(Stored records)
>> START
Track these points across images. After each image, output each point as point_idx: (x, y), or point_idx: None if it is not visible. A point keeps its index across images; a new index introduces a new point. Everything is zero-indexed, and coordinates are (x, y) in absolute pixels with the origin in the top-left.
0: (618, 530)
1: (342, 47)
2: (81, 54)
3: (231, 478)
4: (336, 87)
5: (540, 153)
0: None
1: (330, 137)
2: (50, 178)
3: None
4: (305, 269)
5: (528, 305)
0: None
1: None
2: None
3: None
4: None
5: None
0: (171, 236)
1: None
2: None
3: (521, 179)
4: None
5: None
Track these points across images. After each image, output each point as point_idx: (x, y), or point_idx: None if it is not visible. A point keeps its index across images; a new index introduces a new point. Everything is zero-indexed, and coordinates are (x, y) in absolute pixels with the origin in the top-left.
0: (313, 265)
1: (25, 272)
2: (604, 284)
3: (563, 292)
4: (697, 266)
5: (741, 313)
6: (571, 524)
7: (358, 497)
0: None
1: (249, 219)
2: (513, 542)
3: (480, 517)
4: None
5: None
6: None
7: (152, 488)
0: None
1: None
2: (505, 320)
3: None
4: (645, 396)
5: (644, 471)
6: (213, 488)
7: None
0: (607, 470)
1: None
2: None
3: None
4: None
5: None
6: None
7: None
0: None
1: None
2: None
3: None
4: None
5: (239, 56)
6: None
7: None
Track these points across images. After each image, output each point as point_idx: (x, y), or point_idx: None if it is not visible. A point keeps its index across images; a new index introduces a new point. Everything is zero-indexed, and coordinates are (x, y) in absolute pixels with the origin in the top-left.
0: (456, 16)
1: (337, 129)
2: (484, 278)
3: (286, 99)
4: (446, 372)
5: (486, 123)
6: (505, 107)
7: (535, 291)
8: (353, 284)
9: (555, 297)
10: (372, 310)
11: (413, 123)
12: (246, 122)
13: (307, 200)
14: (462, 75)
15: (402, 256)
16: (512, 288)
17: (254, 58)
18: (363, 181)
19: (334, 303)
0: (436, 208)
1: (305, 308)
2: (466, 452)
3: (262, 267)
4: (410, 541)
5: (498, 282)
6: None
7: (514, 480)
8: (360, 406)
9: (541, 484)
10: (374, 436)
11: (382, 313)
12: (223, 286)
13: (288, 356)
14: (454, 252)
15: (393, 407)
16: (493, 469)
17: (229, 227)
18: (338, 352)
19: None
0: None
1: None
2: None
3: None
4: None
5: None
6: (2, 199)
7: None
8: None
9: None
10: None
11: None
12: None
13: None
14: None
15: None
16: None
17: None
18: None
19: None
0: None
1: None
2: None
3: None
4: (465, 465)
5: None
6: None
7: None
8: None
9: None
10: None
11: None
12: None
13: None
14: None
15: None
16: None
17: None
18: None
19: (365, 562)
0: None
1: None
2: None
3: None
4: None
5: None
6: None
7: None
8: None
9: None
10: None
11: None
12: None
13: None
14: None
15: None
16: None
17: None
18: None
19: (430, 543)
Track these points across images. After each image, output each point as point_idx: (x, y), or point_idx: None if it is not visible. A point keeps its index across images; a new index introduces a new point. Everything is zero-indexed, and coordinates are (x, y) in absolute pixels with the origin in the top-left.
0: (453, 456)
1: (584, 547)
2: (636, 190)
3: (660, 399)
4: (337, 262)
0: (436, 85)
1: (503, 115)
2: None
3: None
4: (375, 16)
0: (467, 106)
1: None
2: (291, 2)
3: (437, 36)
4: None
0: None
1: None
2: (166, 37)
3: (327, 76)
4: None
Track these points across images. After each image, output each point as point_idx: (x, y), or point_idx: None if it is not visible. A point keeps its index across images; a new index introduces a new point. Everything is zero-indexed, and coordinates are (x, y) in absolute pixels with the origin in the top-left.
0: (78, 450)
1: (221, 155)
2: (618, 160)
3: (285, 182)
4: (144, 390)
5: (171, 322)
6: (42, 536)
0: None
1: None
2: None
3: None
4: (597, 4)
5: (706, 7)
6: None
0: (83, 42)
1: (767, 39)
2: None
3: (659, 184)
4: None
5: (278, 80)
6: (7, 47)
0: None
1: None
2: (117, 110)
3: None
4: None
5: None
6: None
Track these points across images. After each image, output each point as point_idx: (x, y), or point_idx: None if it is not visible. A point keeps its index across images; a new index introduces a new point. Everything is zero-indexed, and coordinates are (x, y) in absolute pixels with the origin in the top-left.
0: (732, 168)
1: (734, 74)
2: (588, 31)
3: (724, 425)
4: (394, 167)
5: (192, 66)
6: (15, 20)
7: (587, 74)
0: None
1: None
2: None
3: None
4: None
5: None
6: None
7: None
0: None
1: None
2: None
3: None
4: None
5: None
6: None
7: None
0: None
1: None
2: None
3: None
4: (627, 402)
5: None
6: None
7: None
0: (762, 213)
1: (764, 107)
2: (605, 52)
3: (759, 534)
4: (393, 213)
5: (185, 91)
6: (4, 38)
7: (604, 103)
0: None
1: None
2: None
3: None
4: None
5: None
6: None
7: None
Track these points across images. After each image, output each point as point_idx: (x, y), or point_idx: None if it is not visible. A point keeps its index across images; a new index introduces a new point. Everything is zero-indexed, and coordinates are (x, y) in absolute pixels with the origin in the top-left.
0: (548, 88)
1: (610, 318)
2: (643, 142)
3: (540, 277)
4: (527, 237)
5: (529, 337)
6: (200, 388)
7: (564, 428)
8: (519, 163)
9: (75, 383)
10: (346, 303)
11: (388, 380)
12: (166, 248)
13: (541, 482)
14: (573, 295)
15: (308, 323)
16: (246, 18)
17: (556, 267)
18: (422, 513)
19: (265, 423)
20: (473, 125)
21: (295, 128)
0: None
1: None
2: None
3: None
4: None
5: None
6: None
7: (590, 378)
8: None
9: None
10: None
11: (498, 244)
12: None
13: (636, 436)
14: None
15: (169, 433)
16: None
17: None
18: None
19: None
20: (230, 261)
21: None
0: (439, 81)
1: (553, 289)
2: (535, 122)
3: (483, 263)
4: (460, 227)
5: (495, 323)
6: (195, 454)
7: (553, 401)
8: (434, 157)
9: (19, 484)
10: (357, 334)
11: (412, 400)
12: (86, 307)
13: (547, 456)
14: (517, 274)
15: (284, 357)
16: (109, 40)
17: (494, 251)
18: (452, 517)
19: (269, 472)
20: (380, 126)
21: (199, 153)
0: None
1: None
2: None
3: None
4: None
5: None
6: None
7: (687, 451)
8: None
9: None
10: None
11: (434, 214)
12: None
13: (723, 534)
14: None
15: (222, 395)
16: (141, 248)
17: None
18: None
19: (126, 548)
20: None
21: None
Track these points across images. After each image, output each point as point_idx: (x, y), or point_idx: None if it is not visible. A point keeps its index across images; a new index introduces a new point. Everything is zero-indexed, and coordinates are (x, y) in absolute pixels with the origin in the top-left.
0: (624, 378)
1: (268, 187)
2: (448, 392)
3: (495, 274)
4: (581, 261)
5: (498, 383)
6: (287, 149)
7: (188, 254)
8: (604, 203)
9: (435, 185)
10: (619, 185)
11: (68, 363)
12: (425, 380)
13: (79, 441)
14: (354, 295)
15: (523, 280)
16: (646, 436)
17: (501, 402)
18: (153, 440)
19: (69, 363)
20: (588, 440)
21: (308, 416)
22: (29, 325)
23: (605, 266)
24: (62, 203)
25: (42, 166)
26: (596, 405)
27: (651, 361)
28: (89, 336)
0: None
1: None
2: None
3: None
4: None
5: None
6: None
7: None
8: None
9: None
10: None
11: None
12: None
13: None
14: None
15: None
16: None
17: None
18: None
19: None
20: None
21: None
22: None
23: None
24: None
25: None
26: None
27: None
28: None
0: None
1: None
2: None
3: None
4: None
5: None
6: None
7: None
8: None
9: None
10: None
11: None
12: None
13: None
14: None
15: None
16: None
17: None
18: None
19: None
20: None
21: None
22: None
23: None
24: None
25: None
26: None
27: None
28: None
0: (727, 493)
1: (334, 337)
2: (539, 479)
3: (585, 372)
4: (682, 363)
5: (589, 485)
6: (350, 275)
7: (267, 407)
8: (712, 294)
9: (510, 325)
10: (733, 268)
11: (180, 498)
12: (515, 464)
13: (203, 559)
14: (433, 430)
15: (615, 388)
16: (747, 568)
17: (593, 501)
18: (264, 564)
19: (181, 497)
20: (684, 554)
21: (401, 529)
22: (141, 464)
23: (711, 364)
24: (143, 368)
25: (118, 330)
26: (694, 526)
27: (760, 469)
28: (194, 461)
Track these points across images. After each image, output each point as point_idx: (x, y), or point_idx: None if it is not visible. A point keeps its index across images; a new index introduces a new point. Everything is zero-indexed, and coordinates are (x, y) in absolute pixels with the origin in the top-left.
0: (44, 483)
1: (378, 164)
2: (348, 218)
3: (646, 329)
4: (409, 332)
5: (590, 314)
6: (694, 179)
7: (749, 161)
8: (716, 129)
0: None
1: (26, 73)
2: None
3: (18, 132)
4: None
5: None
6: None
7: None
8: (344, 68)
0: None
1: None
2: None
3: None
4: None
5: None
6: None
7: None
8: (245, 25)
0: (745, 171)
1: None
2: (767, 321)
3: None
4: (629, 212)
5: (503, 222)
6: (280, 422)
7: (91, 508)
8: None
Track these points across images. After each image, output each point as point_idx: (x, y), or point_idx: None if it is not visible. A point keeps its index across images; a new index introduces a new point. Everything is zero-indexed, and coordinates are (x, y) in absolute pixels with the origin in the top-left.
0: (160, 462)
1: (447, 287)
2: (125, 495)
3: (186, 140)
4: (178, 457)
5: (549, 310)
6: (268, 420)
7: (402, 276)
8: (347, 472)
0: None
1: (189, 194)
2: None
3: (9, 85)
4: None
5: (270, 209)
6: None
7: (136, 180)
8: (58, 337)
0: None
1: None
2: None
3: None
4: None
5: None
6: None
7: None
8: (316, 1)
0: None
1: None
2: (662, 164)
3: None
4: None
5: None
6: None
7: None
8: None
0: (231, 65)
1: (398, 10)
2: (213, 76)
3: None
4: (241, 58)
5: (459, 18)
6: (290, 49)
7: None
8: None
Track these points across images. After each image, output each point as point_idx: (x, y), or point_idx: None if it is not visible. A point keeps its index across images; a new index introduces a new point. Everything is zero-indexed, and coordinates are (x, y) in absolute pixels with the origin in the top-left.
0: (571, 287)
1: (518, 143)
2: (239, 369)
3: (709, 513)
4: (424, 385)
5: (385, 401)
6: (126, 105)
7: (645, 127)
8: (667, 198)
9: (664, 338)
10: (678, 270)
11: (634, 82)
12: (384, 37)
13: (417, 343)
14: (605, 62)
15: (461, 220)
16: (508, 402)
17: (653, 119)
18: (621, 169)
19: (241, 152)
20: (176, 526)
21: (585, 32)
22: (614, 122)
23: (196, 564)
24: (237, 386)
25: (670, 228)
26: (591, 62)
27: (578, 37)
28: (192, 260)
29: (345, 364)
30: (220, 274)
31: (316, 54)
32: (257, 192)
>> END
Rewrite the items from the start of the items through the line containing "0: (618, 530)", inclusive, replacing "top-left" with "upper-left" and leaving everything else unchanged.

**Output for this task**
Track these points across images. After each image, output each point as point_idx: (x, y), or point_idx: None if it is not visible. A point keeps its index across images; a new index introduces a new point. Everything is zero-indexed, and coordinates are (x, y) in absolute pixels with the origin in the upper-left.
0: (618, 530)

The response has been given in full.